* [PROBLEM REQUIREMENTS]
Each line in the entries below that holds the string "ankle" is to be listed.

[[ ENTRIES PROVIDED open ]]

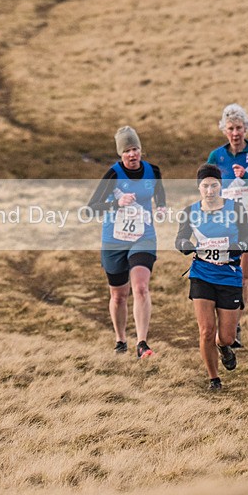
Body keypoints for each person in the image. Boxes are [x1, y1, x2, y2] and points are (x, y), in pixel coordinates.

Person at [175, 163, 248, 392]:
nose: (210, 191)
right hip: (202, 274)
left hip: (229, 275)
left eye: (214, 186)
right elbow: (180, 238)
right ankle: (214, 379)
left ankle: (224, 348)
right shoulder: (190, 212)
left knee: (227, 337)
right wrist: (184, 245)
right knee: (206, 330)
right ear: (198, 187)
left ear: (220, 186)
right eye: (205, 186)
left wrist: (237, 247)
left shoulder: (236, 208)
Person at [87, 126, 166, 358]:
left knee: (140, 287)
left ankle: (142, 342)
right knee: (118, 295)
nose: (132, 154)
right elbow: (92, 207)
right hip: (114, 240)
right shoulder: (113, 174)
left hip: (143, 237)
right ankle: (121, 339)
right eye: (127, 151)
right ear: (120, 154)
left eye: (135, 149)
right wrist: (116, 204)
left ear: (141, 149)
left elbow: (159, 194)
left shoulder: (153, 171)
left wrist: (161, 207)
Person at [207, 103, 248, 347]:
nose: (235, 133)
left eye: (239, 128)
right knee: (222, 274)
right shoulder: (217, 156)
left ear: (246, 129)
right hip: (222, 225)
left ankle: (234, 327)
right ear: (225, 131)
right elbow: (205, 187)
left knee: (242, 278)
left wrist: (247, 177)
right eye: (231, 128)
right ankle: (222, 324)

[[ ENTRIES PROVIDED closed ]]

* [SOLUTION TO THE PROBLEM]
right ankle: (214, 379)
left ankle: (224, 348)
left ankle: (142, 342)
right ankle: (121, 339)
left ankle: (234, 327)
right ankle: (222, 324)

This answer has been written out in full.